Return largest numbers in arrays

Hello folk,
Here is my solution. It works, but If you have something more simple, please show me, so i could improve mine. I think we could do this with comparison operators…but i didn’t try…

function largestOfFour(arr) {
// You can do this!
arr.sort(function(a,b){
return (a-b);});
result=[];
for (i=0;i<arr.length;i++){
for(j=0;j<arr[i].length;j++){
arr[i].sort(function(a,b){
return (b-a);});
}
}
for (k=0;k<arr.length;k++){
result.push(arr[k][0]);
}

return result.reverse();
}
largestOfFour([[4, 5, 1, 3], [13, 27, 18, 26], [32, 35, 37, 39], [1000, 1001, 857, 1]]);

Hello ! Let me comment the code and then propose my solution

arr.sort(function(a,b){
    return (a-b);
})

This doesn’t make much sense right now. Look at the argument you are given : an array containing a bunch of number arrays.

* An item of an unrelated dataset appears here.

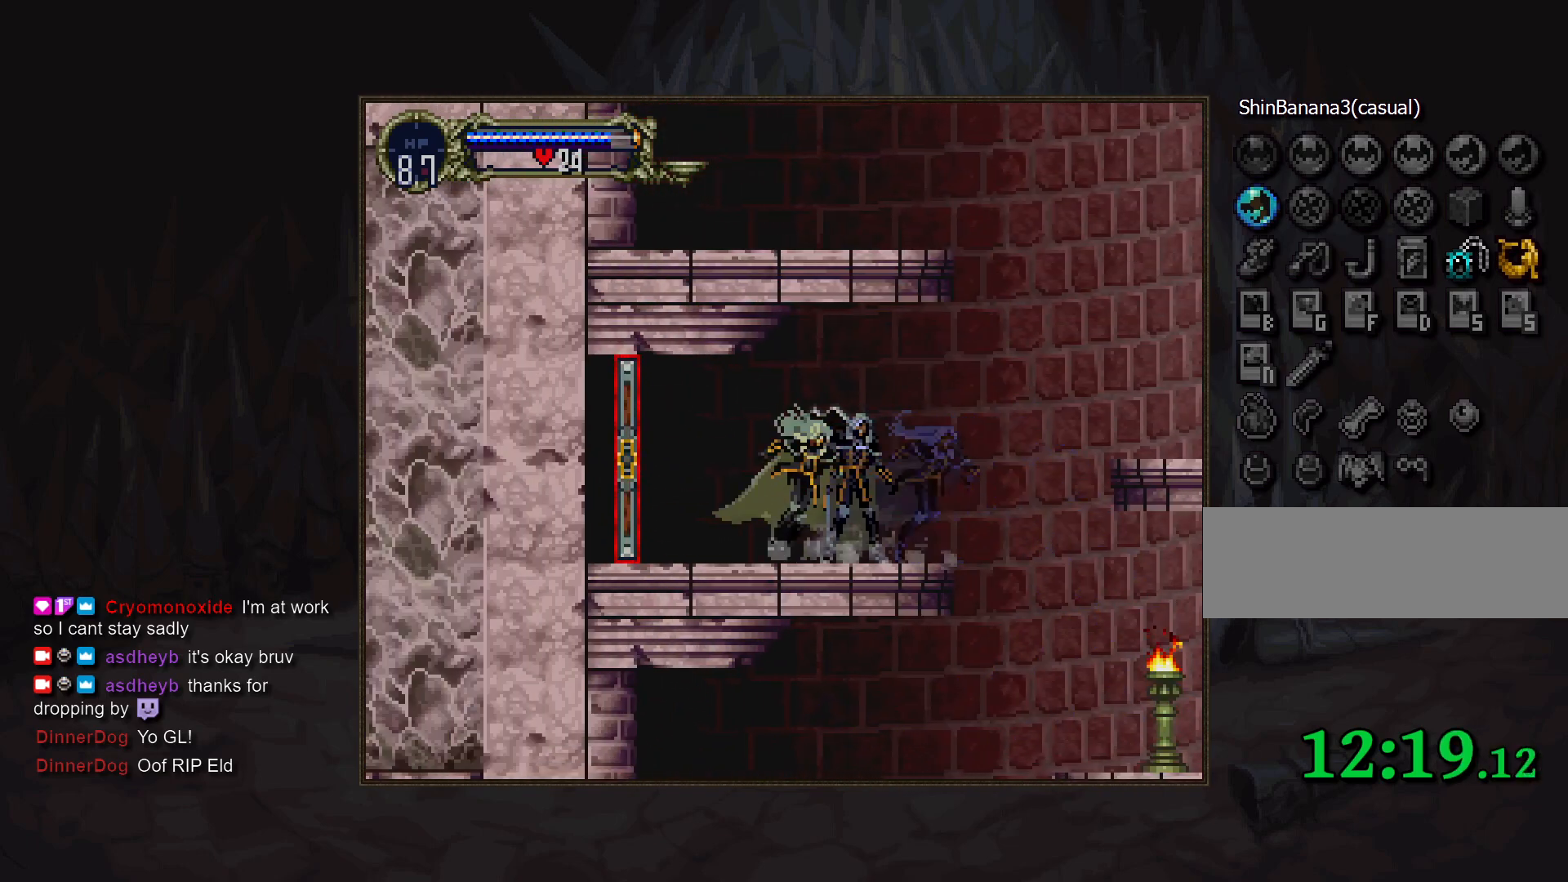
{"buttons": [], "events": [[50, "TRIANGLE", "up"], [67, "CIRCLE", "up"]]}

when calling arr.sort this way, you are trying to sort the containers but by using “a - b” you are working with numbers. This function fails because you are working with the arrays and not the numbers inside.

To fix this, you need to iterate through the arrays and work with the actual numbers. This can be done either with a for loop or Array.prototype.forEach

for (i=0;i for(j=0;j arr[i].sort(function(a,b){

This line just doesn’t work. You can’t embed another for loop this way. Also notice that you aren’t incrementing “i” anywhere, so this just won’t go. The correct syntax for a for loop is :

for (var i = 0; i < arr.length; i++) {
  // magic happens here
}

On a sidenote, you have to ask yourself if something’s wrong with this : You call .sort two times, and in the end you are reversing the return result.

Arr only needs to be sorted once.

SPOILER ALERT
Here is my solution :

function largestOfFour(arr) {

  var sorted = [];

  arr.forEach( function( item ) {
    sorted.push( item.sort( function( a,b ) { return b > a; } ) [0] );
  });

  return sorted;
}

largestOfFour([[4, 5, 1, 3], [13, 27, 18, 26], [32, 35, 37, 39], [1000, 1001, 857, 1]]);

arr.forEach permits me to work with each array inside, as “item”

item.sort will sort each array from the highest to lowest ( b > a )

We then push the index 0, which is the highest in the array sorted.

Good luck !

5 Likes

Thank Mizu,
i just noticed that the interpreter didn’t set my code correctly when i pasted it. But in fact, mine works. Thanks for your brilliant solution. Please check this, i thinks the interpreter set it correctly this time.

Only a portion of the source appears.